The Environmental Pillar coalition of 26 national organisations has welcomed the comments of the new Chief Justice on the practical difficulties and barriers to accessing justice in Ireland.

Mr Justice Frank Clarke’s comments ‘underline the urgent need for Government to speed up its work in adopting genuine access to justice rules for environmental cases which should have been solved through Ireland’s ratification of the Aarhus Convention’, it contends. ‘According to the government’s latest legislative programme “work is underway” to update our legal provisions to fully comply with the Aarhus Convention.’

IEN 2017

The Pillar adds however that five years after Ireland’s ‘belated ratification of the Convention’ there is ‘abject failure’ to adhere to the access to justice provisions in the Convention.

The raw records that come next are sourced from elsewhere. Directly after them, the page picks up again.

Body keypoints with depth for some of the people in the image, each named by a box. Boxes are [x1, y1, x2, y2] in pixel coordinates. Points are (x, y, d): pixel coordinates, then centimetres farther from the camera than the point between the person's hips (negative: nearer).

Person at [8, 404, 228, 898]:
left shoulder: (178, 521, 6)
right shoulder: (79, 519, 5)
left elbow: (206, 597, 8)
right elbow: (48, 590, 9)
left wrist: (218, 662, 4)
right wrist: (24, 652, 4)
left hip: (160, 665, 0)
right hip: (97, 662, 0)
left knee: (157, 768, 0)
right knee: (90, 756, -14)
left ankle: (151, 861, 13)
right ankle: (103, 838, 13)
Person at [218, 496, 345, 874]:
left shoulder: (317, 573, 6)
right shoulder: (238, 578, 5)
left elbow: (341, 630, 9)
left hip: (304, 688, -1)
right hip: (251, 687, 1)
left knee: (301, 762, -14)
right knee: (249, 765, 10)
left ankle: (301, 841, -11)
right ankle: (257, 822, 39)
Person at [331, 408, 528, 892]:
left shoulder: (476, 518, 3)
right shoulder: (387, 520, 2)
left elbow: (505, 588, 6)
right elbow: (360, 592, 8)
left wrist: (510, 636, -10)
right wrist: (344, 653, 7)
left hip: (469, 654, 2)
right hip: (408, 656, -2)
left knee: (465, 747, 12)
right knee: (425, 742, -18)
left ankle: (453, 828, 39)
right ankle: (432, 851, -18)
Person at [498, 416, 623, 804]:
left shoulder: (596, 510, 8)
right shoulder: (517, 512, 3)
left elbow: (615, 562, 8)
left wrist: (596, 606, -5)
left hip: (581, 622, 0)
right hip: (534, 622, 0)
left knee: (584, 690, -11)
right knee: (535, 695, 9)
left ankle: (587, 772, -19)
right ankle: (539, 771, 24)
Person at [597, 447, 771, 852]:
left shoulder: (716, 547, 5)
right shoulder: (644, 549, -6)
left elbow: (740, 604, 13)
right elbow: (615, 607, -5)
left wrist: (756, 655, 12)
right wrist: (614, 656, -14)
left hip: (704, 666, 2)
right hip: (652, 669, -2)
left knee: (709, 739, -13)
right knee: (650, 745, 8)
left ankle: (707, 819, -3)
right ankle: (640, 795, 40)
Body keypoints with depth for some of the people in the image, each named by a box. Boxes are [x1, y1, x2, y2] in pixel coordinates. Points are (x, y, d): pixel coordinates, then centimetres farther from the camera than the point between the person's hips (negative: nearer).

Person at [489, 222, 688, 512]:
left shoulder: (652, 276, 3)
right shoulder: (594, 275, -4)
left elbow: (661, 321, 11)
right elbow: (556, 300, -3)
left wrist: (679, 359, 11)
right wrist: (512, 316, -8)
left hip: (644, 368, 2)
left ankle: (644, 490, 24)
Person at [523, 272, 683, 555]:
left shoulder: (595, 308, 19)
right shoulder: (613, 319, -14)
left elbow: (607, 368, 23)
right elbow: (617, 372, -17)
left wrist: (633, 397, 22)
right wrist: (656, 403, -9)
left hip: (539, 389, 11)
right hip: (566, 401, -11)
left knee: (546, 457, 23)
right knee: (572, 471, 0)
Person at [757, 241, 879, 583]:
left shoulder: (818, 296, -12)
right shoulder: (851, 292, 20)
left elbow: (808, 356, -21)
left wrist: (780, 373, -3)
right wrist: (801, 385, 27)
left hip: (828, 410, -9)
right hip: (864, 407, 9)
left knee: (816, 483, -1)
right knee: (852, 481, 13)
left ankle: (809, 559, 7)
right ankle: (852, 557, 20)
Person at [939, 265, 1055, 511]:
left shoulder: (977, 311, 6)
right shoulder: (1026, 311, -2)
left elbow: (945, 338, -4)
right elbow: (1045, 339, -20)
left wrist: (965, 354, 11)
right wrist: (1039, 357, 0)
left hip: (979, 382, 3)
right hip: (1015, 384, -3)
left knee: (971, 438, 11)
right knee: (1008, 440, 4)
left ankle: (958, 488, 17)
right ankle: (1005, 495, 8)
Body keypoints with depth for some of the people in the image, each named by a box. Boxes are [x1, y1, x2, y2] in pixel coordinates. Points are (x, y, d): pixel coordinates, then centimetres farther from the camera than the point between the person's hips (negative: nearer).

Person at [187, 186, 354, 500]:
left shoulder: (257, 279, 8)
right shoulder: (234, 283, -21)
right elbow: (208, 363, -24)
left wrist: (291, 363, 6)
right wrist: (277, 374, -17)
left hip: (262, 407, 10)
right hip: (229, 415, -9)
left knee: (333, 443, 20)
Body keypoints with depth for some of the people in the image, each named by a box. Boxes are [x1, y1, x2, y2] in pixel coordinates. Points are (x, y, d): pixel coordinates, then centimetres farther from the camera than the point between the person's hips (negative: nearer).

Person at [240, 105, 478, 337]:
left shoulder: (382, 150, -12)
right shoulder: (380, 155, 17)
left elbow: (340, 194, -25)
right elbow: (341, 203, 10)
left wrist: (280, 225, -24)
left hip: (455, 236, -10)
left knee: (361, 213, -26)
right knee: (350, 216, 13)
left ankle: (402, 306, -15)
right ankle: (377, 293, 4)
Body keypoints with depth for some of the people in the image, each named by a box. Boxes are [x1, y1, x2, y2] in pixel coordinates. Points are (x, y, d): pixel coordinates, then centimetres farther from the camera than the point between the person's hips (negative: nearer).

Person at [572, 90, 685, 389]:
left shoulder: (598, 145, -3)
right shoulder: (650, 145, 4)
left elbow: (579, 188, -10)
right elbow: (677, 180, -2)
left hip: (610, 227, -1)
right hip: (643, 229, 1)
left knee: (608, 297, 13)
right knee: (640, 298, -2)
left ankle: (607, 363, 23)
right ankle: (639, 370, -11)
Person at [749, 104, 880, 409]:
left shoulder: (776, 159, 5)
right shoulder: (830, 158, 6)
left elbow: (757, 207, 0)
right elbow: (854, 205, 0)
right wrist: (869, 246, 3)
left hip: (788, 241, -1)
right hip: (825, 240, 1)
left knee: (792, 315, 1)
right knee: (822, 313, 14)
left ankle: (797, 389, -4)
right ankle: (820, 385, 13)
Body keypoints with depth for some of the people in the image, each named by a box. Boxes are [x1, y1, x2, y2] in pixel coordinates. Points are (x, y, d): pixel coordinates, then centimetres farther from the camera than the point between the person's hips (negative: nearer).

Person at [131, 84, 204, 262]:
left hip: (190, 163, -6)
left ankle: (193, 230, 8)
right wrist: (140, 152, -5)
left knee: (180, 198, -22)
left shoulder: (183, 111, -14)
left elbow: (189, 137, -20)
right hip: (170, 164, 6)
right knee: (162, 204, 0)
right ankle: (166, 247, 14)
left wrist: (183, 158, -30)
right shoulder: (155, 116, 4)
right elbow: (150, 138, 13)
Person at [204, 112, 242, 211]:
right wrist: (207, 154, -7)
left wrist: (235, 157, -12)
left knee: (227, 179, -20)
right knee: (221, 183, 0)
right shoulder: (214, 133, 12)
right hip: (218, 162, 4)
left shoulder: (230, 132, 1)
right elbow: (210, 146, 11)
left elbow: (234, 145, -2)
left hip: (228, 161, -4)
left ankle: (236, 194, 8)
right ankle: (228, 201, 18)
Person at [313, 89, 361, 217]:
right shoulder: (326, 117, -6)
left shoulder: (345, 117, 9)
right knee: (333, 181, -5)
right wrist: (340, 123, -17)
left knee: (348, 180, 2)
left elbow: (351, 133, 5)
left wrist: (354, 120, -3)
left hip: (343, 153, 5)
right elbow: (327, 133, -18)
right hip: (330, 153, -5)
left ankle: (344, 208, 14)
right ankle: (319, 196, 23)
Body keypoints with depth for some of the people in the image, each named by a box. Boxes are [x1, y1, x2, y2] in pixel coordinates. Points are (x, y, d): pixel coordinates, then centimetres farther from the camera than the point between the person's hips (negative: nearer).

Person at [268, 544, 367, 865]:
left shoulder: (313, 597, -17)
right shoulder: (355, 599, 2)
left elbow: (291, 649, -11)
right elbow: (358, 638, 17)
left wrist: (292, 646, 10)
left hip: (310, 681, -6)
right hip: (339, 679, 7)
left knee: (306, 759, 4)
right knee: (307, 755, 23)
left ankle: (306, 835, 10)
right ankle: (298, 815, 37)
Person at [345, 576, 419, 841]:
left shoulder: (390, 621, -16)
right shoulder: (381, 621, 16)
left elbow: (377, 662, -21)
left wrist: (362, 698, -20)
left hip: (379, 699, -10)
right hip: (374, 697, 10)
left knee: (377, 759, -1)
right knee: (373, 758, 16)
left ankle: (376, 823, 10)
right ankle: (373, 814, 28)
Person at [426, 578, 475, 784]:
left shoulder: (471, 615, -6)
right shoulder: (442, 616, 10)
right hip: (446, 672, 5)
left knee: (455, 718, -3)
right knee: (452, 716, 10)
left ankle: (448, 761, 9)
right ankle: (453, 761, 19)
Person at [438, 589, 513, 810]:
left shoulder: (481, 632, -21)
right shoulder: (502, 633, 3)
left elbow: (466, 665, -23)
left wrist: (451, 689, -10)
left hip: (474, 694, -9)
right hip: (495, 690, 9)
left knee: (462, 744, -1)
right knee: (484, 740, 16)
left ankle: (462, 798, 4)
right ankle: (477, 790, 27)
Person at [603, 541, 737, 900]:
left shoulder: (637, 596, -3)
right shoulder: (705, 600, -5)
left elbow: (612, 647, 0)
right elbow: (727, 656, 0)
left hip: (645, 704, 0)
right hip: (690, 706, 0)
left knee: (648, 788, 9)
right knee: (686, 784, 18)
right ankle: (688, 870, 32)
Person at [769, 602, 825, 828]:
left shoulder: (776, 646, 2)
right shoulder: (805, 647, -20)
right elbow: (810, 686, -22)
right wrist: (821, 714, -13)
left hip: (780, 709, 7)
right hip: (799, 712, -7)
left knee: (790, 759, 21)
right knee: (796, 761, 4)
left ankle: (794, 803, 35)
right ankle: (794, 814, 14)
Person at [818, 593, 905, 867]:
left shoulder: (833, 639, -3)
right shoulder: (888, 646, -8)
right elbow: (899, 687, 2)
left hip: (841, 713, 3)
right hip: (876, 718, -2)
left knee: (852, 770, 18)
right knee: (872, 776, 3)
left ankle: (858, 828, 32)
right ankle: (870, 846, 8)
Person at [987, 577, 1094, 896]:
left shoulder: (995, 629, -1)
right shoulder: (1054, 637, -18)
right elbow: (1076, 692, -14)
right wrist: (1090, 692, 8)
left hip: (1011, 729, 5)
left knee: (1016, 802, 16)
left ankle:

‘For example, it is explicitly clear in the Convention that an applicant should be able to pursue a review of decisions without it being prohibitively expensive’.

Attracta Uí Bhroin, facilitator or the Environmental Law Implementation Group at the Irish Environmental Network, says issues remain regarding Ireland’s implementation: “It is now several years since the Government acknowledged issues with its implementation of Aarhus Access to Justice Obligations and proposed an Aarhus Bill – yet this bill has fallen off the table with the current government.”

The Government’s latest legislation programme which issued in early September, states that ‘work is underway’ to update legal provisions to fully comply with the Aarhus Convention.

“Unless this long-awaited work gets underway fast, the Government is sending a clear message to the Irish people that its commitment to fully implement the Aarhus Convention is nothing but an empty promise.”

Charles Stanley-Smith, spokesperson for the Environmental Pillar said that in many areas, access to justice still operates like the Ritz hotel: “Anyway can enter the lobby but only the wealthy can afford to say there.”